Les services proposés par les Crous imparfaits
Incarnation de la politique sociale à destination des étudiants, les Crous proposent un socle de services identifié par ses bénéficiaires. En premier lieu, avec la mise en place d'un guichet unique via Parcoursup, qui permet une démarche simplifiée pour les demandes de bourses. On compte près de 1.185.922 dossiers saisis en 2022 par les centres, qui gèrent aussi les demandes pour les étudiants scolarisés dans les établissements relevant des ministères de la Culture et de l'Agriculture.
Les Crous proposent également une offre d'hébergement, en priorité aux étudiants boursiers. Mais, alors que la crise du logement touche les jeunes, l'offre financièrement accessible à destination des étudiants reste insuffisante dans un certain nombre de villes, même si "la responsabilité́ ne peut être imputée aux Crous pour la totalité́ des étudiants".
Avec près de 1.000 restaurants et cafétérias, les Crous proposent aussi une offre de restauration importante. Chaque année, ce sont 35 millions de repas délivrés aux étudiants, au tarif d'un euro pour les boursiers et précaires. Mais la multiplication d'épiceries solidaires et l'augmentation d'étudiants bénéficiaires des distributions alimentaires montrent "l'installation d'une précarité étudiante, attestant une forme d'insuffisance de l'offre de restauration à caractère social".
Créer des chefs de file par domaine de la vie étudiante
L'organisation d'opérateurs divers qui se juxtaposent et fonctionnent en silo est préjudiciable à l'étudiant, estime la mission. Pour sortir de ce "brouillard" des responsabilités multiples, les inspecteurs proposent de constituer des lots de la vie étudiante : santé, vie de campus, bourses, logement…
Chacun de ces domaines aurait son chef de file. Ainsi, les Crous demeureraient chefs de file pour la restauration, la gestion des bourses et l'attribution des logements.

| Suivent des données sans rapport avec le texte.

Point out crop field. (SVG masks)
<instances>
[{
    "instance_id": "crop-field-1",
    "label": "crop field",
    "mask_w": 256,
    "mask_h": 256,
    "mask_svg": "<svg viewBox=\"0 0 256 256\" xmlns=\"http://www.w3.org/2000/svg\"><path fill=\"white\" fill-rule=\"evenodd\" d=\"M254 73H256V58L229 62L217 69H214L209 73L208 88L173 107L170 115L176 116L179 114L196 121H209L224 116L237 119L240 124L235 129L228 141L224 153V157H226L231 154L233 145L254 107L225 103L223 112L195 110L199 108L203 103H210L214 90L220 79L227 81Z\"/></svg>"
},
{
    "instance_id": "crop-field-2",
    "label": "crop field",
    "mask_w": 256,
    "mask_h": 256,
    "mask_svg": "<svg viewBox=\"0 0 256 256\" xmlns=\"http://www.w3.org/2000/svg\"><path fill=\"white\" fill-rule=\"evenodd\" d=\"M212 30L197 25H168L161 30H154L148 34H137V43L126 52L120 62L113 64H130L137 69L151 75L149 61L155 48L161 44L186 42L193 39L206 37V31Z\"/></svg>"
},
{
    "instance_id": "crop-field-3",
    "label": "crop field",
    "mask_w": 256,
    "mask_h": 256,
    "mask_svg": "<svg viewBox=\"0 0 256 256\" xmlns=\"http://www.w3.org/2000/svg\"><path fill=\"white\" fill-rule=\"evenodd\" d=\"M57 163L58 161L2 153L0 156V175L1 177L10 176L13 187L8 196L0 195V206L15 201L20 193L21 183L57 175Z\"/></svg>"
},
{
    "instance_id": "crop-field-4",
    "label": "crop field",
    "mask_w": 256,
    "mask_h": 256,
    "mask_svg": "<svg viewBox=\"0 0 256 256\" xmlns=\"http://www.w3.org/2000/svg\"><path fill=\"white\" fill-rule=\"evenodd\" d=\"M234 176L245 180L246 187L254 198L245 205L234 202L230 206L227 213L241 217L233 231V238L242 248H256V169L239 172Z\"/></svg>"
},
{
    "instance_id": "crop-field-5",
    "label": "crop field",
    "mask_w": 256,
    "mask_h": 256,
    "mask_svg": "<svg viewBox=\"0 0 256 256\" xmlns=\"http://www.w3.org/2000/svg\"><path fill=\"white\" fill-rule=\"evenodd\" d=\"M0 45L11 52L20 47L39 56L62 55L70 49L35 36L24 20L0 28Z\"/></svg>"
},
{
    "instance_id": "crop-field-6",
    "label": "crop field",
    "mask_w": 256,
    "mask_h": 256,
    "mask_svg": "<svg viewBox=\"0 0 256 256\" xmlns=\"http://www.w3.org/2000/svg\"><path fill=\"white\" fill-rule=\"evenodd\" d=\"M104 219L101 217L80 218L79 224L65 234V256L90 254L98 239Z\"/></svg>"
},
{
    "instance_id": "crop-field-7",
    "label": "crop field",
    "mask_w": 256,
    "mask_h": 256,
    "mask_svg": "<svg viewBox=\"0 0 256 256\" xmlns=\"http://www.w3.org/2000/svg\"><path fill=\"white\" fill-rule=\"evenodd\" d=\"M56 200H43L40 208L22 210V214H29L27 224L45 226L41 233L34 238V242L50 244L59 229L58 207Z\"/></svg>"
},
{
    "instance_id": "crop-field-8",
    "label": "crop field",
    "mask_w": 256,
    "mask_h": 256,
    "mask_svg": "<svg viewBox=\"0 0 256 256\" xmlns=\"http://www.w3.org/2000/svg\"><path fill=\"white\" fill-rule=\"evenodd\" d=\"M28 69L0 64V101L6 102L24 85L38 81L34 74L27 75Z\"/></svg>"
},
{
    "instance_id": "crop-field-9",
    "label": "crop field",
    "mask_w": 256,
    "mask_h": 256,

En revanche, l'État et les structures communales seraient chargés de piloter la programmation du logement étudiant.
Concernant l'accompagnement social, il s'agit d'une responsabilité partagée entre les établissements et les Crous, considèrent les inspecteurs. Ils préconisent d'"imposer aux établissements universitaires et aux Crous la mise en place progressive d'un guichet à gestion unique pour les aides sociales d'urgence".
Enfin, il reviendrait à l'université de chapeauter ces divers lots ; le rapport recommande donc de "reconnaître le rôle de coordination en matière d'expérience étudiante des établissements d'enseignement supérieur".
Un modèle économique qui n'est "pas soutenable à terme"
Pour mieux correspondre à la notion d'expérience étudiante et aux attentes des jeunes, l'Igésr préconise une nouvelle organisation, notamment dans la mise en œuvre d'un contrat d'objectifs et de performance entre le Cnous et le MESR (ministère de l'Enseignement supérieur et de la Recherche).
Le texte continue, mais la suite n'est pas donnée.